If I were to use a Venerable Dreadnought I'd opt for Plasma Cannon and DCCW on it. Deducting 5 from the scatter will mean that even on average roll (7) it wont scatter away from the target unit enough to miss completly. Even if you only can shoot 2 times on a battle this has a serious chance of tanking back its points thanks to the highly destructive power of Plasmacannons:wink:


----------



## Galahad

Saint, just for reference, I was basing my math off of a non-TL las, and I was only dealing with penetrating hits just to make things easier to understand. I'm sure the math changes if you throw TL into the mix, but I was going with just straight up BS4 to make things easier.

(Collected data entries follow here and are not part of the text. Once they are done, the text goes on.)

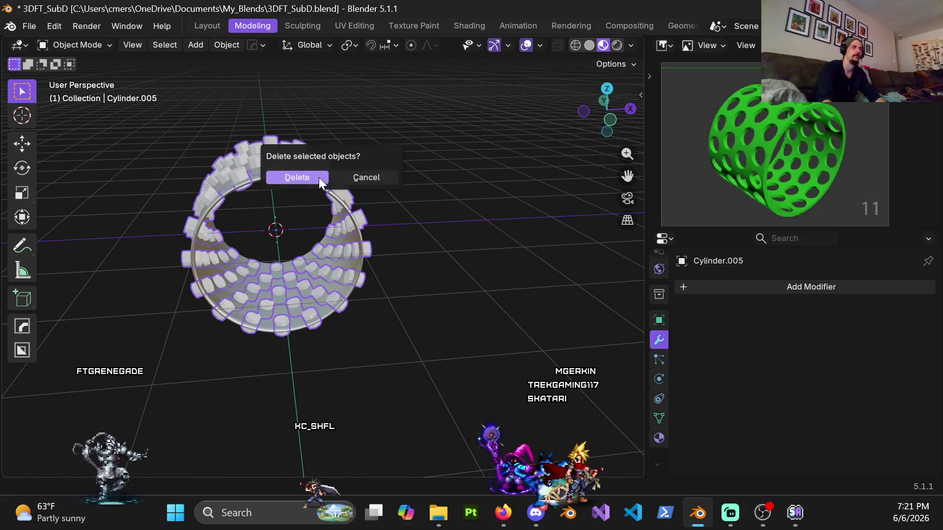
left_click(320, 179)
scroll(388, 249, "down", 3)
key("alt+h")
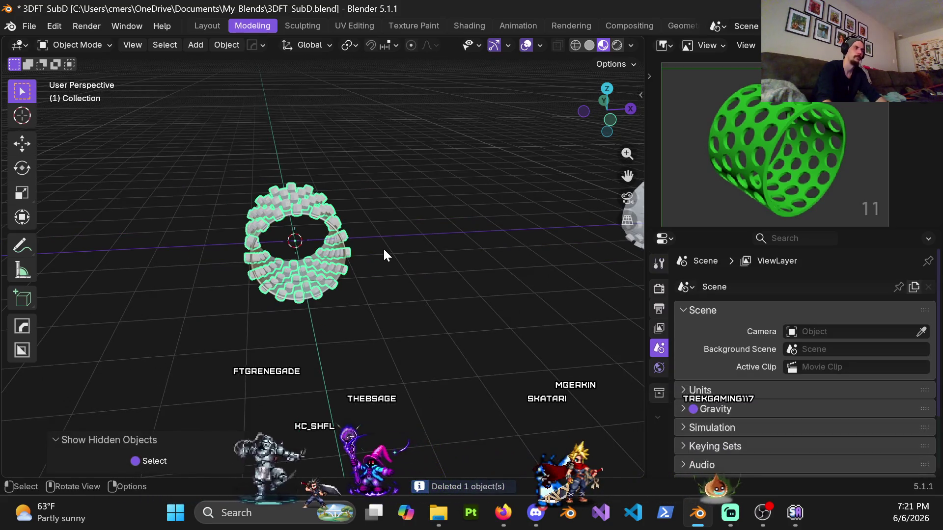
key("alt+a")
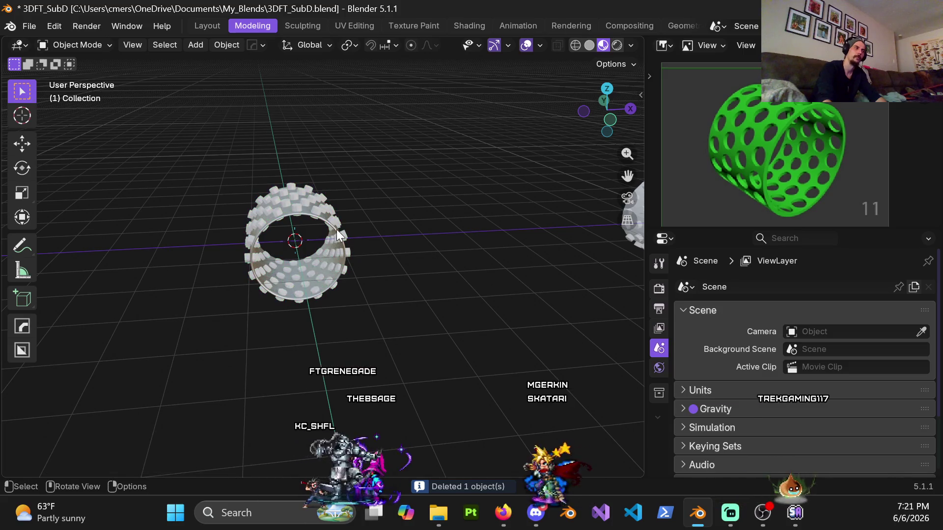
Step: Select the shell Cylinder.001, cancel a move, and pan across to the studded cylinder
left_click(345, 244)
key("g")
right_click(173, 393)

Remember, however, that the Venerable rule (at least for normal SM) applies to both Penetrating AND glancing hits. (All rolls on the damage table) so your odds of getting immobilized or weapon destroyed are much less as well, particularly if you buy Extra Armor


----------



## bl0203

I think the Venerable Dreads are very useful, however you can't plop one on the board and expect it to survive. You need to support it with other dreads, armor and high priority targets. If I were to run a dread list I would probably go with atleast two Venerable with Plasma Cannon/Missile Launcher, two Ironclads, and possibly another Dread or Shooty tank depending on the points spread. Suppoort this with some Mech Tac Squads and you'll be good to go.


----------



## World Eater XII

i havent used a ven dread as im a chaos player, but as a guy who has faced one they are tough and in my view worth it! Only kharn managed to mangle it apart and then only just. those rerolls just make it hard to destroy unless you destroy all its weapons and immobilise!


----------